しかし、ある出来事が王室と英国を震撼させるのです。1936年(昭和十一)に父が崩御して兄のエドワード王子が予定通り即位はしました。
エドワード八世の誕生です。けれどもこの新国王は王妃となるべき女性を巡る問題から、突然の退位という大問題が発生したのです。
兄の即位で継承者の筆頭にされていたとはいっても、王位など本来は縁遠いと思っていた弟王子の人生は変えられてしまいました。「自分は何の用意もできていない」。
突然押し付けられた王位を次の王は喜びませんでした。誕生と同時に王位が約束されて、それに相応しい帝王学が何ら授けられていない身の上で、いきなりというのは確かに酷なことだったでしょう。王子本人も自分が王となることは望んでいませんでした。でも時代は強い指導者を求めていました。世界帝国たる大英帝国にいかなる動揺も有ってはならない。事実、世界恐慌から欧州も暗雲が漂い始め、後に現実の戦争にまで発展しました。

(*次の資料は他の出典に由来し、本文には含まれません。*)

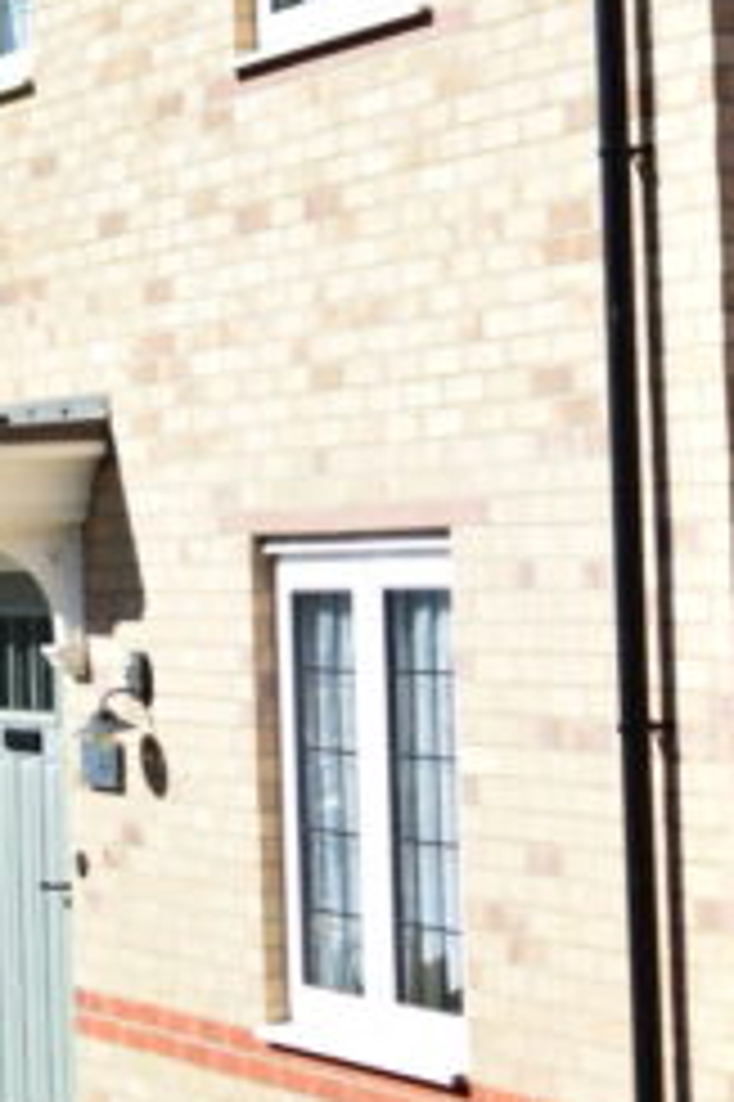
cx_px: 326
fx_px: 3741
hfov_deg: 11.2
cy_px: 358
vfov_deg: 16.7
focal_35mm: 122
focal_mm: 35
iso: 160
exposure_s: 1/4000
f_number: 1.8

第二次世界大戦の勃発です。先の大戦では亡き父王・ジョージ五世が国民を常に叱咤激励して戦勝に貢献したのと同様に、欧州の大部分を席巻した大敵に怯む国民に対する強い指導力をジョージ六世にも求めたのです。
映画『英国王のスピーチ』では生来の吃音を克服し、未曽有の国難に怯える国民と海外領土の臣民に対して見事な演説を行って一致団結して戦争遂行に成功させる、強い国王の姿が描かれていました。
その先行きが危ぶまれてた、「頼り甲斐が無いかもしれない」王は、見事にその職責を果たせたのです。第二次大戦は前の大戦以上に英国にとっては苦しい戦いとなりましたが、窮乏生活を余儀なくされても国民に対して質素な生活を送る姿を見せることで戦意を高揚させて、一時は視線楚歌による降伏寸前の状態から戦局を挽回させた名君ともなったのでした。

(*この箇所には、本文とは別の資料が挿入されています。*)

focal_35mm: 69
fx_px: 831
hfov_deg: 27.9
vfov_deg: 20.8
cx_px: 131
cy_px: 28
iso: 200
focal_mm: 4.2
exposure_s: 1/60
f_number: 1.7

融和政策がファシズムを結果として助長させた、という評価も確かに有ります。それは戦争だけは回避したいという消極的な姿勢が有ったのも事実ですけど、大戦を戦勝に導いた名宰相と協力して最後の勝利に導いたのは大きな功績なのです。でも勝利の代償も実は大きかった。大英帝国も本来は小さな島国に過ぎず、産業革命から得た生産力と派生した軍事力によって世界各地に得た植民地の多くが英国の支配から脱する契機になったのも事実でした。
特にインドでは第一次大戦の時に戦争協力に対して約束していた独立を反故にされたのを教訓として、今度は見事に独立(パキスタン等は分離しました)を果たし、「インド皇帝」の肩書を英国は失いました。それが現在の「小さな」大英帝国につながっているのですけれど、大帝国の斜陽は招いたものの崩壊を防ぐことができたのもジョージ六世の功績なのでは。ジョージ六世は戦後体調を崩し、長女のエリザベス王女が代わって国務を代行することが多くなりました。そしてついに52年(二七)に崩御しました。56年の生涯でした。兄のウインザー公が亡くなったのはちょうど20年後の72年(四七)でしたので、長い人生とも言えませんね。

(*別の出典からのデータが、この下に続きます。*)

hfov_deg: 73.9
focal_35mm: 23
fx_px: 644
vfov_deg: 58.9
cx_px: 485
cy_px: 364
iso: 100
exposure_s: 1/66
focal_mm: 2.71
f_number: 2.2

もし重責の無い、一王族として人生を歩めたらもっと長生きできた可能性も有ったのかも。しかし国難を名宰相と共に救ったのは「名君」と呼ばれる十分な証拠と言えますよね。ジョージ六世の人柄を偲ばせるのはその王名にも表れています。実は「ジョージ」は名前の最後の部分(アルバート・フレデリック・アーサー・ジョージ)であり、家族や親しい人からは「バーティ」と呼ばれていました。それを「ジョージ六世」としたのは父の事績を引き継ぐことを世に表すために自ら選んだということです。
国民のため、そして世界のために人生を捧げた。それがジョージ六世でした。